Eight Canadian Metropolitan Areas: Who Lived Where in 2006?

Eight Canadian Metropolitan Areas

Eight Canadian Metropolitan Areas: Who Lived Where in 2006?  by Robert Murdie, Jennifer Logan, and Richard Maaranen, Research Paper 229, Neighbourhood Change Research Partnership, University of Toronto, September 2013

Murdie 2013 Eight Canadian Metropolitan Areas – Who Lived Where in 2006 – Full Report

This report introduces a typology of neighbourhoods for eight Canadian CMAs, using a joint analysis of 2006 census tract data. It includes an overview of the background literature and information on the data and methods used in developing the typology.

The study draws on 2006 census tract data for 3,139 tracts in eight CMAs and includes 30 variables related to economic status, age, family, and household status, immigrant and ethnic status, migrant status, and housing status. A principal components analysis of these variables resulted in five interpretable components accounting for about 77 percent of the variance in the original 30 variables. The components are Economic Status, Family/Housing Status, Immigration/ Ethnic Status, Residential Mobility, and Immigrant Disadvantage.

Robert Murdie is a member of the research team of the Neighbourhood Change Research Partnership. He is also Professor Emeritus of Geography at York University.
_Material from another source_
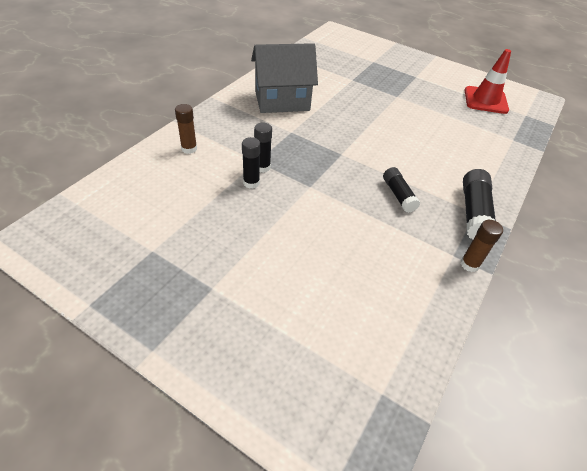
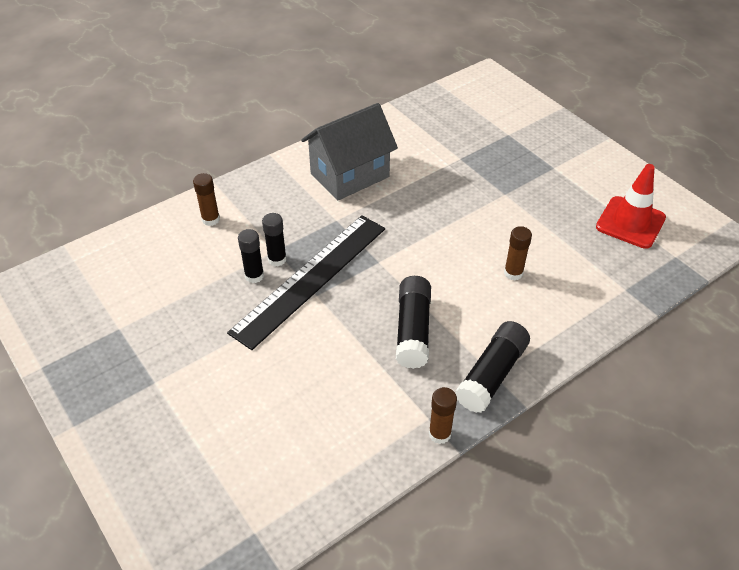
camera: 25 degrees right, 0 degrees up
(282, 101) = (350, 175): grey house -> grey house turned 45 degrees counterclockwise
(298, 175) = (311, 278): none -> black ruler
(398, 195) = (413, 330): black glue stick -> black glue stick, size x1.54
(438, 143) = (513, 273): none -> brown glue stick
His primary research interests include the changing social geography of Canadian cities and the housing experiences of recent immigrants, especially in Toronto.

Jennifer Logan completed her master’s degree in Geography at York University in 2010. She was a Research Assistant with the Neighbourhood Change Research Partnership from December 2012 to June 2013. Jennifer has been engaged in a variety of research projects, including the settlement experiences of new immigrants, their evaluation of “home,” and the role of housing in immigrant integration.

Richard Maaranen is a Research Associate and Data Analyst with the Neighbourhood Change Research Partnership. He completed his master’s degree in Spatial Analysis in 2001, a unique joint program between the University of Toronto and Ryerson University. He has provided geographic data analysis and cartography support on a wide range of research topics such as gentrification, income inequality, and immigrant settlement patterns in Canada’s largest cities.